Ces actes devraient nous pousser à réfléchir davantage sur la nature de l’Etat néocolonial qui, à travers ses différentes institutions, servant fondamentalement à défendre les intérêts du capital financier, a nécessairement le peuple pour principal ennemi, peuple dont il n’a cessé d’aggraver le processus d’indigénisation, entamé depuis la colonisation.
Bien plus qu’un recul « démocratique », nous pensons que se dessine au Sénégal, sur le fond d’une constante dégradation des conditions socio-économiques des populations, une régression socio-culturelle dont le délitement du lien social, la rupture de confiance entre gouvernants et citoyens, dans un contexte où les citoyens ne parviennent pas à s’identifier à un Etat qui ne représente pas la souveraineté nationale, sont les conséquences.
Nous sommes véritablement en présence d’une société, toutes catégories sociales confondues, qui « ruse avec ses principes ».
La soumission à l’ordre impérialiste, capitaliste et néocolonial par la grande majorité de la société, est selon nous la cause première de la déchéance morale et de la perte des valeurs dont nous nous plaignons. L’oppression étant la mère de toutes les injustices et la cause de la plupart des dérives liées aux stratégies de survie que les individus mettent en place face aux nombreuses difficultés de la vie ; surtout avec un Etat incapable « d’acheter la paix sociale » comme dans les pays industrialisés, et qui ne compte que sur la répression pour maintenir « l’ordre », aussi injuste qu’il puisse être.
« L’ordre » dont il est question ici, est celui strictement légal, sans aucune considération morale. Celui qui permet la perpétuation des privilèges de classes, d’ordres, de castes, de positions et statuts sociaux reposant souvent sur l’exploitation des pauvres par les riches, qui eux échappent plus facilement aux sanctions qui frappent « ceux qui ne comptent pas », ceux qui doivent lutter pour l’avènement d’un ordre moral basé sur la Justice .
Nous considérons comme signes de progrès, les infrastructures modernes, qui pour beaucoup d’entre nous évoquent l’Occident, ces superficiels changements cachent la continuité des inégalités, la reproduction des relations d’exploitation.
Aveuglés par notre goût immodéré pour la consommation de produits et services de luxe, encouragé en cela par une élite dépourvue de tout idéal transcendant, nous sommes disposés à renoncer à tout l’héritage culturel dont nous nous disons porteurs, pour habiter les ghettos d’une modernité construite principalement sur l’exploitation de nos compétences, notre sang, notre sueur et ceux des autres peuples conquis.
La foi, la spiritualité, n’auraient-elles pas pour vocation première de nous libérer de toute servitude aussi bien intérieure qu’extérieure, d’éveiller en nous le sens de la liberté et de la dignité ?

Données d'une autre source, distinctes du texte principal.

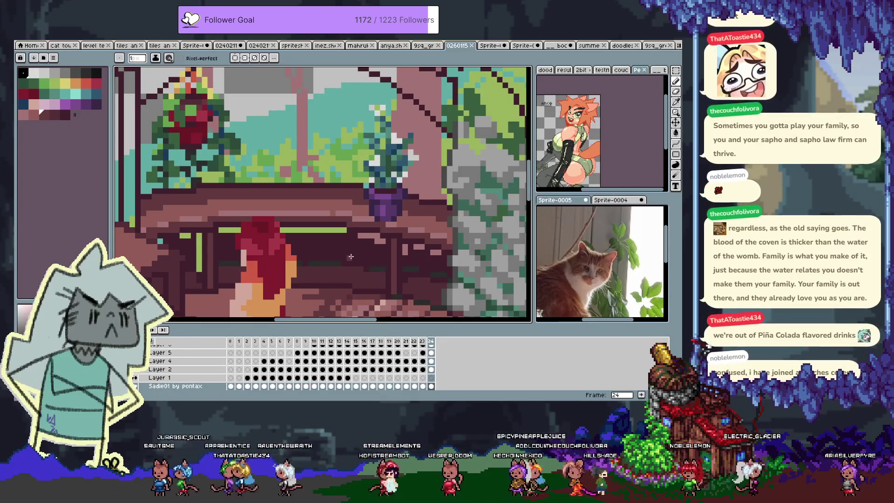
Step: Make Layer 5 active again and pick a colour from the artwork near the table
key(i)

Nous poussons même l’incohérence jusqu’à attendre la Justice, d’un ordre impérialiste global reposant sur l’oppression des peuples, et la Vérité, du système médiatique chargé de sa propagande.
Nous parlons de la responsabilité de l’Etat, alors que la principale préoccupation de nombreux hommes politiques, agents administratifs, syndicats, autorités religieuses, traditionnelles et populations, est de prendre leur part des largesses que celui-ci peut leur offrir.
En sacrifiant ainsi tout sentiment d’appartenance nationale, notre « identité » est de plus déterminée par notre capacité de consommation, par « l’avoir » plus que par « l’Etre ».
Loin de constituer une nation, nous sommes devenus des individus isolés, mûs par nos seuls intérêts personnels, sans aucun lien nous permettant de faire corps face à l’adversité. Nos sociétés dominées fonctionnent comme si nous avions adopté de fait, collectivement, le statut de l’esclave, arraché à son groupe, privé de tout héritage, sans code de comportement collectif à respecter, sans liens de solidarité qui lui permettraient d’assurer sa sécurité et de défendre sa liberté.
Devenus de fervents adorateurs du « veau d’or », nous sommes les principaux instruments de la domination, de l’exploitation et de la répression, en somme, d’auto destruction de notre société à tous les niveaux.
Il suffit de voir la violence avec laquelle nous exécutons les « injustes ordres de nos injustes maîtres », la cruauté avec laquelle nous piétinons les droits de nos concitoyens, arrachons leurs terres, brisons les rêves de millions d’individus, méprisons les humbles et maltraitons les prisonniers.
C’est cette accommodation à la servitude qui nous pousse à prendre pour ennemis tous ceux qui veulent changer l’ordre social, parce qu’ils constituent une menace pour la « paix » sans honneur. Celle de la docile soumission à la domination capitaliste, impérialiste et néocoloniale qui sert les intérêts d’une petite minorité. Selon cette perspective, les Africains ne devraient point entretenir de grandes ambitions, mener des actions d’envergure ou nourrir des rêves de puissance.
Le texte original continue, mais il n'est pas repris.